La vérité, c'est que nous avons en héritage le goût, l'ambition et la capacité de créer et de développer des entreprises. Notre histoire foisonne en effet d'entrepreneurs méconnus - inventeurs, pionniers de l'industrie, magnats de la finance, dont certains ont eu une envergure et un poids comparables aux plus influents de leurs contemporains du Canada anglais et des États-Unis. Leur vie, leurs réalisations sont mal documentées, plus mal diffusées encore. Pareille lacune témoigne des valeurs très contemporaines de ceux qui écrivent et diffusent notre histoire, pas de ceux qui l'ont faite.

Un verre à moitié plein

Notre «déficit entrepreneurial» n'est donc pas historique. Encore moins génétique. Mais surtout, il est tout à fait relatif. Au lieu d'y voir un verre à moitié vide, je préfère voir le verre à moitié plein du dynamisme des jeunes entrepreneurs québécois ; ces entrepreneurs qu'évoquent les enquêtes de la Fondation de l'entrepreneurship ; ces entrepreneurs, marchands ou fournisseurs, que j'ai côtoyés pendant 35 ans (deux générations !) passés chez Rona ; et ces jeunes avec qui j'échange aujourd'hui à l'École d'entrepreneurship de Beauce. Tous, ils ont la passion et la flamme de l'entrepreneur ; plusieurs ont la vision et l'envergure pour réussir en affaires ; quelques-uns ont aussi un supplément d'âme qui donne à leur projet un sens et une portée qui dépassent la solidité du bilan et la seule réussite matérielle. Déficit ou pas, la culture entrepreneuriale du Québec a de profondes racines ; elle est porteuse de fruits mûrs et de bourgeons vivaces et nombreux.

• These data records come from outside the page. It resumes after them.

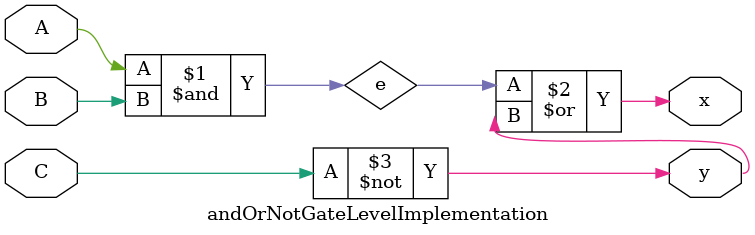
<source format=v>

module andOrNotGateLevelImplementation(A,B,C,x,y);

input A,B,C;
wire e;
output x,y;

and g1(e,A,B);
not g2(y,C);
or g3(x,e,y);

endmodule

</source>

De toute façon, la décision d'entreprendre appartient à des personnes. Pas à la collectivité, ni à leur culture. Celle-ci peut être plus ou moins porteuse, mais peu importe où, lancer ou reprendre une entreprise est une «traversée en solitaire». Il y a une équipe, des collaborateurs, peut-être le soutien d'une famille ou de proches, mais en dernière analyse, il y a un entrepreneur face à lui-même ; qui partagera ses succès avec tous ses collaborateurs, mais qui assumera seul la responsabilité d'un échec.

Pour cela, il faut une personnalité un peu particulière, des habiletés, un plan, beaucoup de ténacité... Mais j'anticipe. Tout cela, j'en parlerai dans mes prochaines chroniques.